• **TASK INSTRUCTIONS**
Recast every line of the data below as a Markdown table with two columns, Row and Line. Number each row and leave out blank lines.

• **PROVIDED INFORMATION**
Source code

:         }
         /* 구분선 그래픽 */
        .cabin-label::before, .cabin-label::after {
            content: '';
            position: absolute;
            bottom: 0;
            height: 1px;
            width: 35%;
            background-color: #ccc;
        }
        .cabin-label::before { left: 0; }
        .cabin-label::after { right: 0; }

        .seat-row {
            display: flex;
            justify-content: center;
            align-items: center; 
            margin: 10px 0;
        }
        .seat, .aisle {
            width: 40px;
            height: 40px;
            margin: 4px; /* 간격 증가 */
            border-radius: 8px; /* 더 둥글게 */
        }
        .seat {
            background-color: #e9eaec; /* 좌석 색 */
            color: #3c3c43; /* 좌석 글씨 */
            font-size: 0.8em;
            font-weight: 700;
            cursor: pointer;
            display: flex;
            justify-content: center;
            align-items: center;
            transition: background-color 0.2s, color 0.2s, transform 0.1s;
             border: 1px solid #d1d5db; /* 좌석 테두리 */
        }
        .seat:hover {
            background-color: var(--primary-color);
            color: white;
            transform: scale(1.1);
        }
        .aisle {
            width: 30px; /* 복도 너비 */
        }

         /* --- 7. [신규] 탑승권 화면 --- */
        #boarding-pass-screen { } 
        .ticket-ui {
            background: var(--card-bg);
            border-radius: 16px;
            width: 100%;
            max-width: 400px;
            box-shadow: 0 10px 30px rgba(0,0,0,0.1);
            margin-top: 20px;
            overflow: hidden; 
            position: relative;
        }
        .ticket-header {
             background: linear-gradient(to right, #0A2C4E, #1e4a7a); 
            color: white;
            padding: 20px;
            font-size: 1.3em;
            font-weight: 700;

• **RESULT BELOW**
| Row | Line |
|---|---|
| 1 | Source code |
| 2 | :         } |
| 3 |          /* 구분선 그래픽 */ |
| 4 |         .cabin-label::before, .cabin-label::after { |
| 5 |             content: ''; |
| 6 |             position: absolute; |
| 7 |             bottom: 0; |
| 8 |             height: 1px; |
| 9 |             width: 35%; |
| 10 |             background-color: #ccc; |
| 11 |         } |
| 12 |         .cabin-label::before { left: 0; } |
| 13 |         .cabin-label::after { right: 0; } |
| 14 |         .seat-row { |
| 15 |             display: flex; |
| 16 |             justify-content: center; |
| 17 |             align-items: center;  |
| 18 |             margin: 10px 0; |
| 19 |         } |
| 20 |         .seat, .aisle { |
| 21 |             width: 40px; |
| 22 |             height: 40px; |
| 23 |             margin: 4px; /* 간격 증가 */ |
| 24 |             border-radius: 8px; /* 더 둥글게 */ |
| 25 |         } |
| 26 |         .seat { |
| 27 |             background-color: #e9eaec; /* 좌석 색 */ |
| 28 |             color: #3c3c43; /* 좌석 글씨 */ |
| 29 |             font-size: 0.8em; |
| 30 |             font-weight: 700; |
| 31 |             cursor: pointer; |
| 32 |             display: flex; |
| 33 |             justify-content: center; |
| 34 |             align-items: center; |
| 35 |             transition: background-color 0.2s, color 0.2s, transform 0.1s; |
| 36 |              border: 1px solid #d1d5db; /* 좌석 테두리 */ |
| 37 |         } |
| 38 |         .seat:hover { |
| 39 |             background-color: var(--primary-color); |
| 40 |             color: white; |
| 41 |             transform: scale(1.1); |
| 42 |         } |
| 43 |         .aisle { |
| 44 |             width: 30px; /* 복도 너비 */ |
| 45 |         } |
| 46 |          /* --- 7. [신규] 탑승권 화면 --- */ |
| 47 |         #boarding-pass-screen { }  |
| 48 |         .ticket-ui { |
| 49 |             background: var(--card-bg); |
| 50 |             border-radius: 16px; |
| 51 |             width: 100%; |
| 52 |             max-width: 400px; |
| 53 |             box-shadow: 0 10px 30px rgba(0,0,0,0.1); |
| 54 |             margin-top: 20px; |
| 55 |             overflow: hidden;  |
| 56 |             position: relative; |
| 57 |         } |
| 58 |         .ticket-header { |
| 59 |              background: linear-gradient(to right, #0A2C4E, #1e4a7a);  |
| 60 |             color: white; |
| 61 |             padding: 20px; |
| 62 |             font-size: 1.3em; |
| 63 |             font-weight: 700; |